▶ _QUOTED PASSAGE_:
◆ ◆ ◆ ◆

This group of first responders began each training day with lectures taught by knowledgeable instructors with years of first-hand, at-the-scene experience, such as the 9/11 attacks, the Oakland Hills fire and hurricanes Katrina and Sandy.
These classes progressed into scenario-related, large-scale exercises of increasing complexity and threat that required participants to work as a team to be successful. In other words, the FEMA instructors tossed various scenarios to the students, from wildfires to tsunamis and everything in between. The results were stunning.
As Tracey Vardas, emergency planning coordinator at PG&E’s Diablo Canyon Power Plant, told me, “It was some of the most comprehensive and coordinated training evolutions I’ve been involved with. This type of community-based interaction will certainly help all of us prepare for future emergencies.”
San Luis Obispo County Sheriff Ian Parkinson, who attended the training, agreed.
“There was great value in working with other Central Coast first responders — to know the best methods to organize and strengthen their assets and abilities during emergencies,” he said.
Paul Deis, the emergency service manager for the Red Cross San Luis Obispo County, was one of those who helped during the relief activities after Hurricane Sandy.
“This type of training brought home the need to work as a team to preserve our precious community during trying times,” he said.
Perhaps County Supervisor Paul Teixeira said it best: “You can’t put a price on getting to know our fellow first responders and learn their needs before an emergency actually occurs. This knowledge will drastically reduce the time to respond and recover from emergencies.”
The Red Cross’ www.prepare.org website is a great place to start when it comes to preparing your family for an emergency or natural disaster.

◆ ◆ ◆ ◆

▶ _ENTRIES SUPPLIED_:

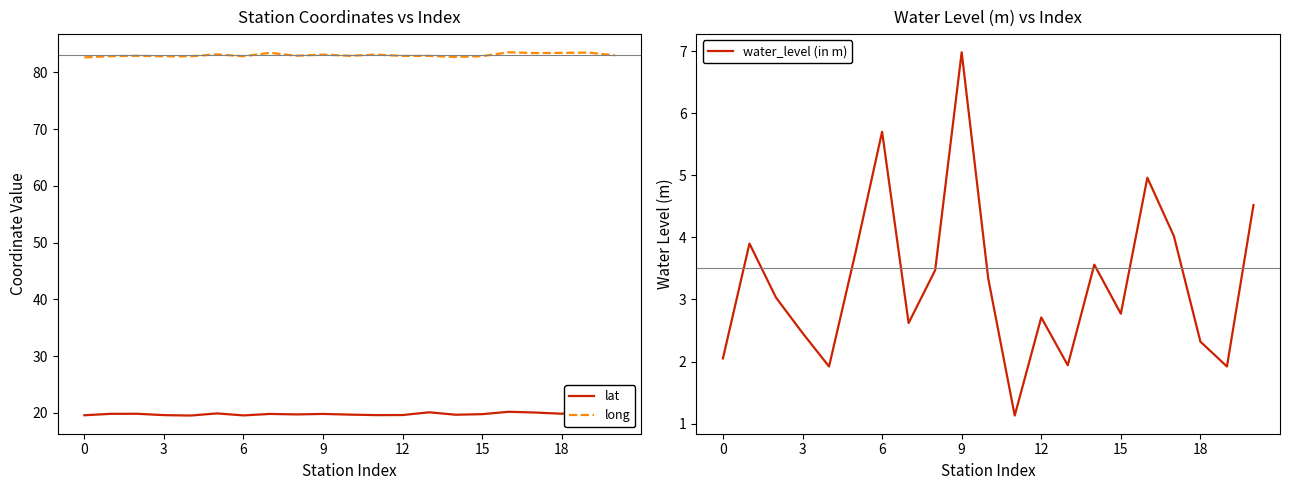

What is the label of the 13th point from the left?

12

◆ ◆ ◆ ◆

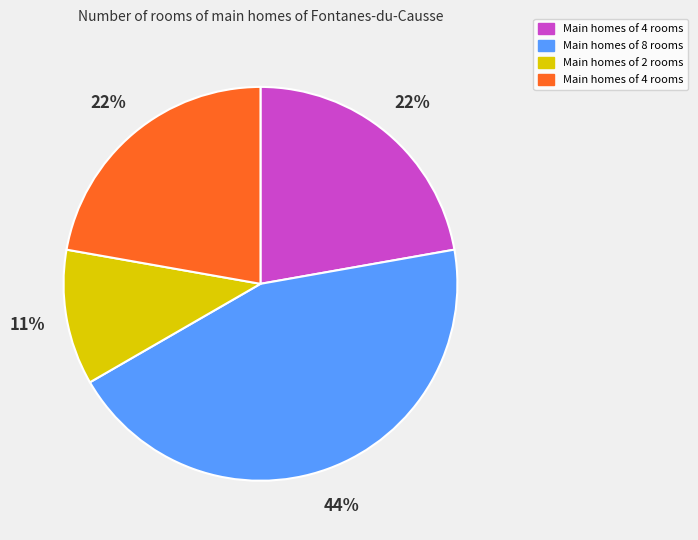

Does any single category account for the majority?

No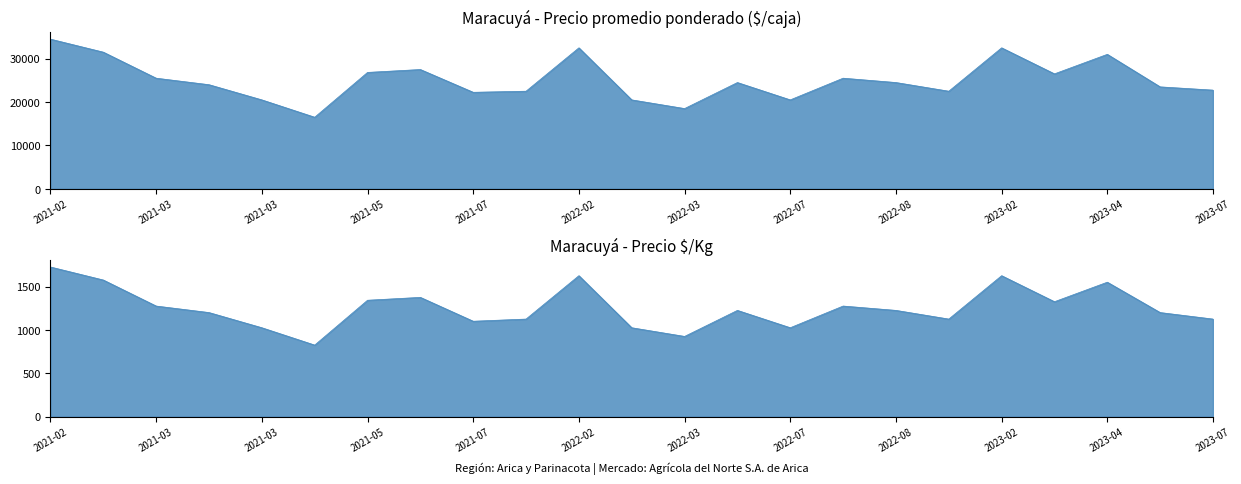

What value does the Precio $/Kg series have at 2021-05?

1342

◆ ◆ ◆ ◆

▶ _WORK TASK 1_:
Answer from the training passage:
(a) What is Tracey Vardas's job title?
(b) Who was the emergency service manager for the Red Cross San Luis Obispo County?
(c) Which website does it recommend for preparing a family for an emergency?
▶ _WORK TASK 2_: Can you shorten the paragraph of the training passage that begins "These classes progressed" while keeping its main facts?
Work only from the training passage.

▶ _EXPECTED ANSWER 1_:
(a) Emergency planning coordinator at PG&E's Diablo Canyon Power Plant
(b) Paul Deis
(c) www.prepare.org

▶ _EXPECTED ANSWER 2_: The classes moved into large-scale team exercises of rising complexity and threat, with FEMA instructors presenting scenarios ranging from wildfires to tsunamis. The results were stunning.